Fighting for Burge torture victims
SHOCKED AND AMAZED as he was released on January 14, 2010, Chicago police torture victim Michael Tillman walked out of the Cook County court building in Chicago a free man at last.
Tillman is one of almost 200 African American and Latino men who allege that they were beaten and tortured by detectives who worked under former Chicago Police Commander Jon Burge, who was fired in 1993 for his acts of torture on Andrew and Jackie Wilson in the early 1980s. In 1993, and again in 2006, it was learned that Burge and a group of detectives that worked under his command indeed had beaten and tortured suspects into making incriminating confessions against their will.
Tillman, now 43 years old, was convicted in a 1987 trial for the 1986 rape and murder of Betty Howard. He was sentenced to natural life in prison. At the time he was arrested, he was 20 years old. Court documents reveal he was beaten with a phone book, punched in the face and stomach until he vomited blood, had a plastic bag put over his head and pop poured into his nose until he agreed to confess to a crime in that he did not commit.
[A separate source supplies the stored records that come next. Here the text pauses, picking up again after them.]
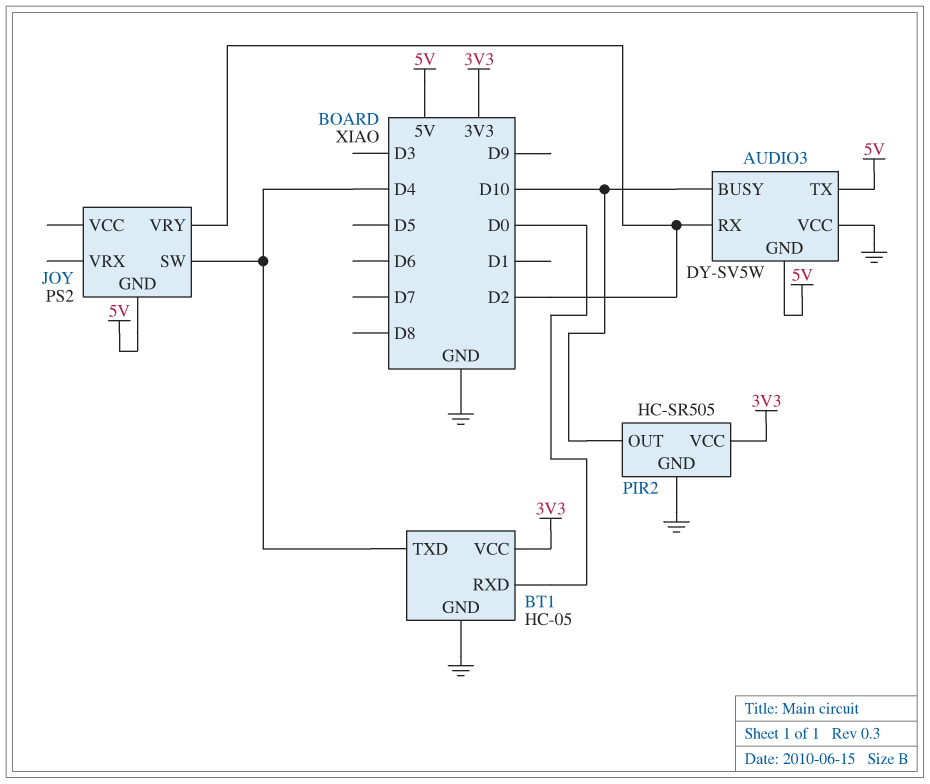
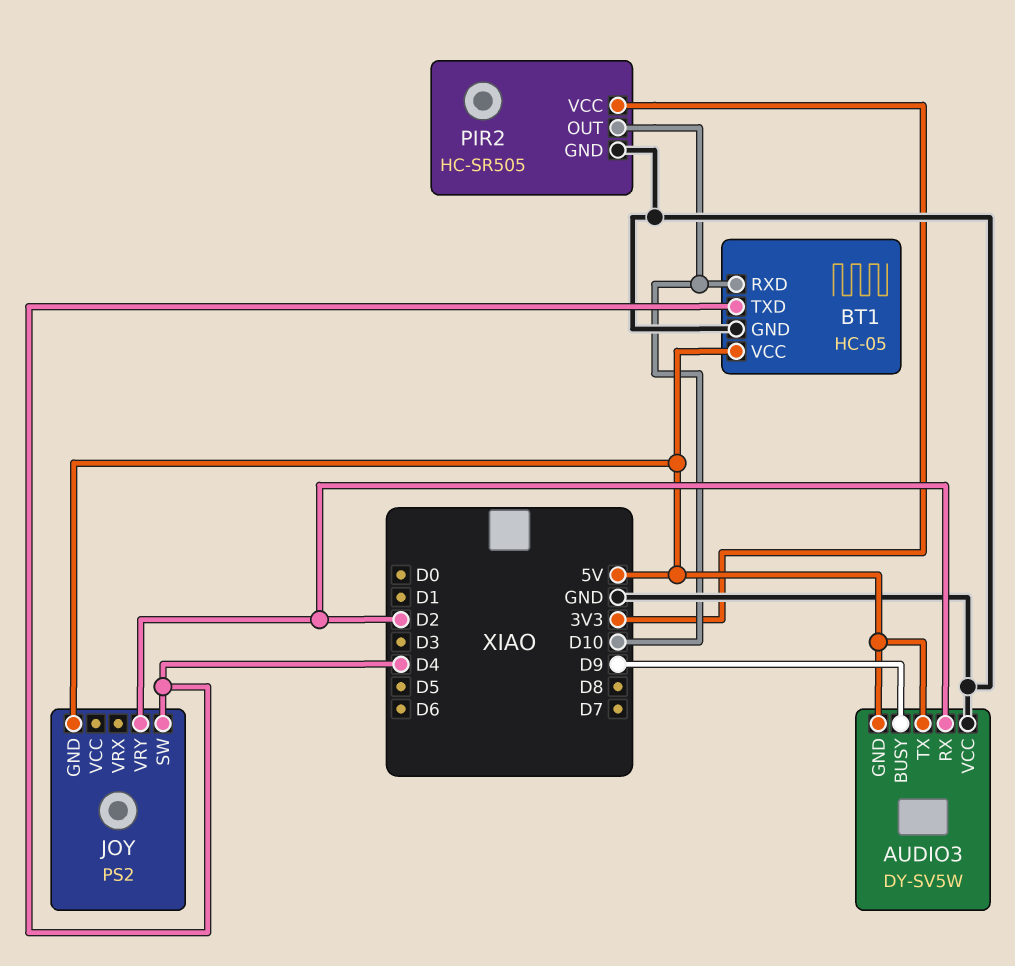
AUDIO3 pin BUSY: D10 -> D9
BT1 pin RXD: D0 -> D10
BT1 pin VCC: 3V3 -> 5V

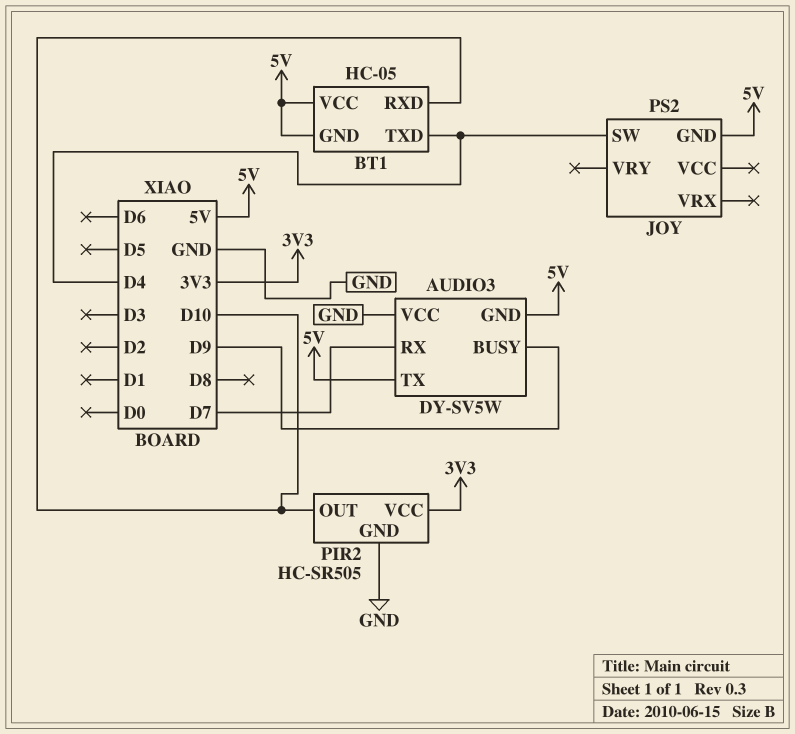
AUDIO3 pin RX: D2 -> D7
BT1 pin GND: GND -> 5V
JOY pin VRY: D2 -> none

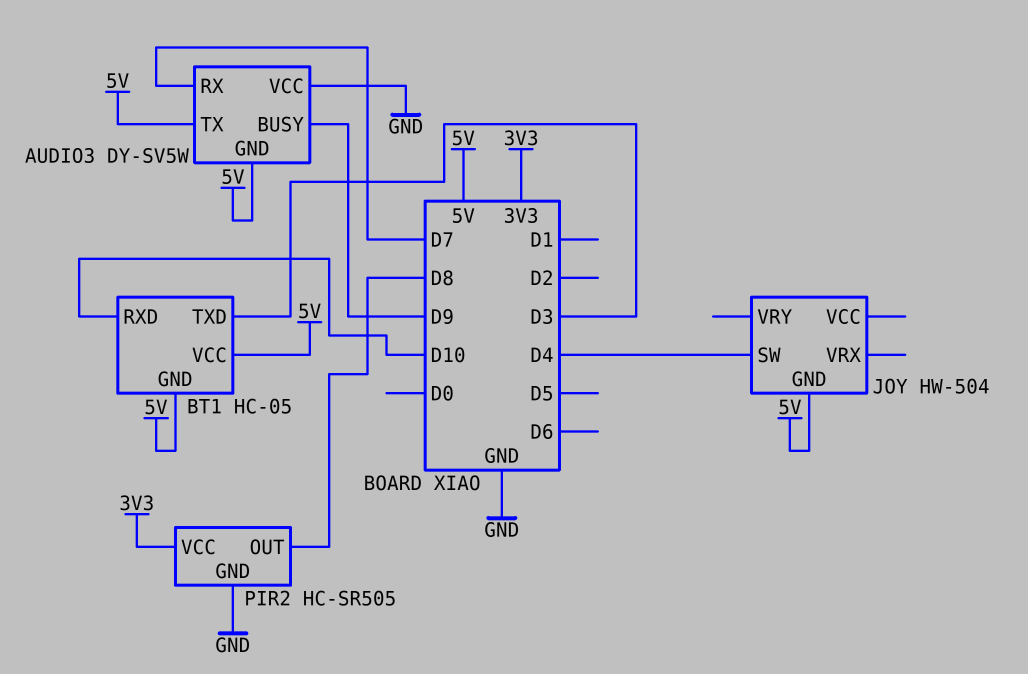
BT1 pin TXD: D4 -> D3
JOY: PS2 -> HW-504
PIR2 pin OUT: D10 -> D8

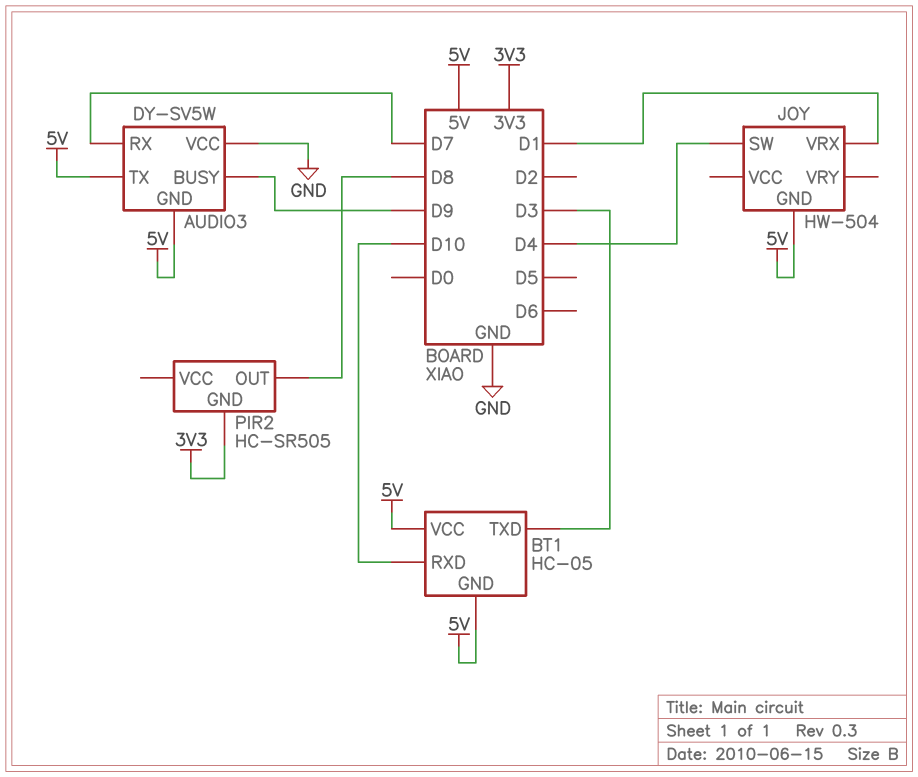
JOY pin VRX: none -> D1
PIR2 pin GND: GND -> 3V3
PIR2 pin VCC: 3V3 -> none

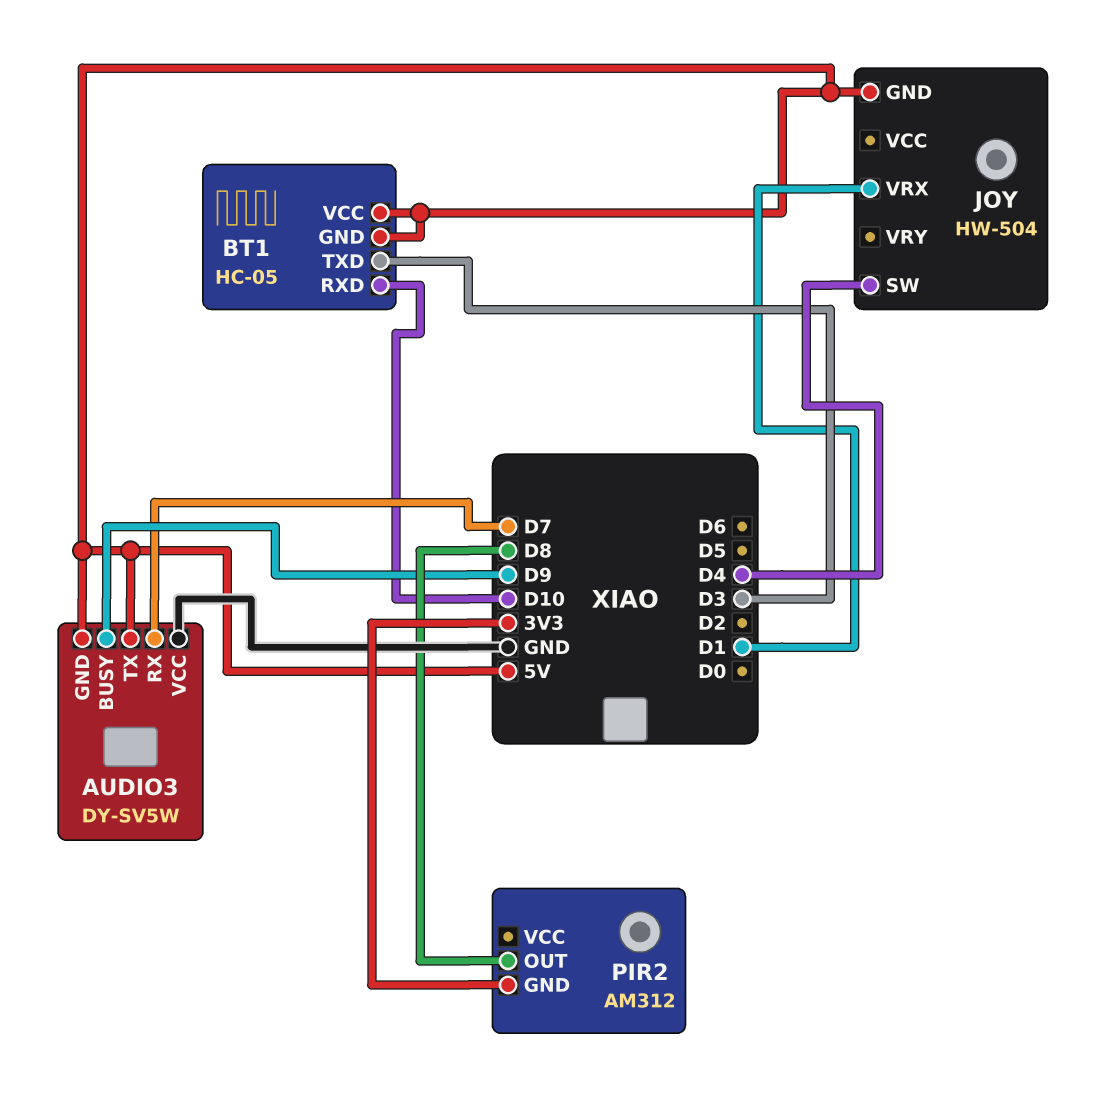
PIR2: HC-SR505 -> AM312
These claims are all-too-common when it comes to the cases that Jon Burge and his detectives were assigned to--some of Chicago's most violent crimes that occurred on the South and West Sides. Tillman is the fourth Chicago police torture victim to be released within the past six months. In July, Ronnie Kitchen and Marvin Reeves were released. In August, I was released at age 44, after 28 years in prison. I was beaten and tortured by detectives at the Area Three violent crimes unit.
A group of college students working with the National Alliance Against Racist and Political Repression, which has recently formed an innocence project under my coordination, are combing through some of those torture cases in which men remain incarcerated. We are performing hard-nosed "teeth-by-teeth" investigations.
People such as Stanley Wrice and Antonio Nicholas should not be incarcerated. Those men were beaten and tortured by police, and tricked into repeating confessions told to them. This conduct is illegal and should be further exposed. Where is the Constitution for the poor?
Innocent people today sit behind prison walls with silent voices because people who are in position to help them have ignored them. Tillman is a free man today, with many struggles ahead, but thank God he is no longer an Illinois state inmate.